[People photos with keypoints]
______

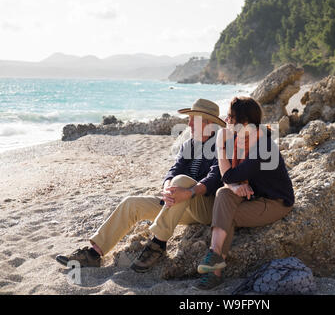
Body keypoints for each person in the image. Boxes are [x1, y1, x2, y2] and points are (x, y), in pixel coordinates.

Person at [55, 98, 226, 273]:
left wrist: (188, 192)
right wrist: (167, 187)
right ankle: (94, 254)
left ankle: (158, 244)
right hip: (179, 204)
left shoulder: (222, 145)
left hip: (205, 207)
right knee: (131, 203)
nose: (189, 124)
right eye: (189, 119)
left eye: (194, 119)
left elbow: (214, 177)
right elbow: (174, 170)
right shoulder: (189, 145)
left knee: (181, 181)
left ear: (209, 123)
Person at [193, 96, 295, 290]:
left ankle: (214, 267)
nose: (226, 120)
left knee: (225, 214)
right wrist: (232, 187)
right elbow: (230, 180)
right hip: (252, 196)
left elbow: (229, 174)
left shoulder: (262, 145)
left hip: (274, 203)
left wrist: (221, 144)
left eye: (230, 117)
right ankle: (215, 256)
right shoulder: (240, 140)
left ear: (245, 123)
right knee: (223, 194)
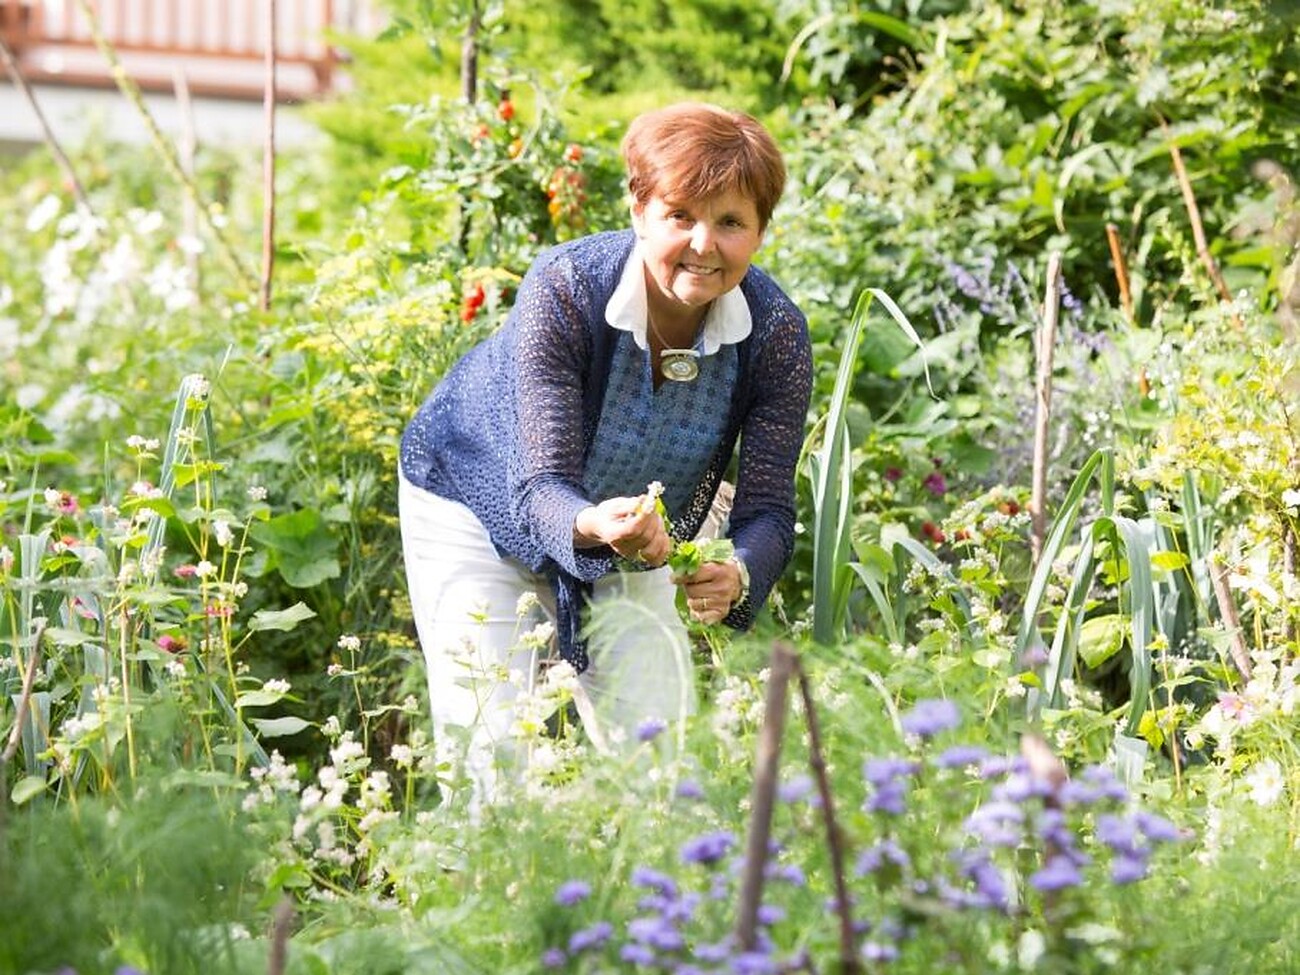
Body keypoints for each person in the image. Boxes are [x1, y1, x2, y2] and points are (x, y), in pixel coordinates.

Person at [397, 101, 812, 803]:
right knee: (492, 769)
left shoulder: (774, 333)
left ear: (760, 231)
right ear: (639, 209)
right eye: (680, 215)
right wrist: (593, 523)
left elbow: (769, 510)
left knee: (665, 771)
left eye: (730, 222)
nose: (704, 244)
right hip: (475, 501)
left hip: (632, 539)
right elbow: (539, 488)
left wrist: (739, 571)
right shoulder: (566, 287)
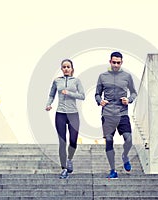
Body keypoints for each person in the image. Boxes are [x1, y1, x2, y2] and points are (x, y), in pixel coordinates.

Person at [95, 51, 137, 179]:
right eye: (114, 62)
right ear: (110, 62)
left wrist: (128, 100)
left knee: (128, 139)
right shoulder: (102, 76)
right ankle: (113, 170)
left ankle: (125, 156)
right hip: (107, 114)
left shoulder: (127, 76)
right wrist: (99, 101)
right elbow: (97, 94)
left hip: (122, 113)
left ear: (121, 63)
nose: (116, 65)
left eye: (118, 63)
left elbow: (134, 93)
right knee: (109, 140)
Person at [45, 59, 85, 179]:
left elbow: (82, 96)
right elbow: (51, 94)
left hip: (73, 114)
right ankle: (64, 168)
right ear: (61, 69)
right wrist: (48, 104)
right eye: (64, 67)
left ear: (72, 69)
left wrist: (69, 93)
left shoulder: (77, 81)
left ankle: (70, 159)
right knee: (62, 142)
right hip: (60, 114)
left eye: (68, 67)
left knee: (73, 141)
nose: (66, 69)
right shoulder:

______

__Aim of the exercise__
Copy, word for word, the entries above from the first line to the line that holds "right knee: (223, 194)". Drop the pictures.

__Exercise result__
Body keypoints for each person in the image. Boxes are [x1, y1, x2, y2] and points are (x, y), in pixel coordinates.

Person at [55, 98, 226, 273]:
left wrist: (188, 192)
right wrist: (167, 187)
right ankle: (94, 254)
left ankle: (158, 244)
right hip: (179, 204)
left shoulder: (222, 145)
left hip: (205, 207)
right knee: (131, 203)
nose: (189, 124)
right eye: (189, 119)
left eye: (194, 119)
left elbow: (214, 177)
right elbow: (174, 170)
right shoulder: (189, 145)
left knee: (181, 181)
left ear: (209, 123)
Person at [193, 96, 295, 290]:
left ankle: (214, 267)
nose: (226, 120)
left knee: (225, 214)
right wrist: (232, 187)
right elbow: (230, 180)
right hip: (252, 196)
left elbow: (229, 174)
left shoulder: (262, 145)
left hip: (274, 203)
left wrist: (221, 144)
left eye: (230, 117)
right ankle: (215, 256)
right shoulder: (240, 140)
left ear: (245, 123)
right knee: (223, 194)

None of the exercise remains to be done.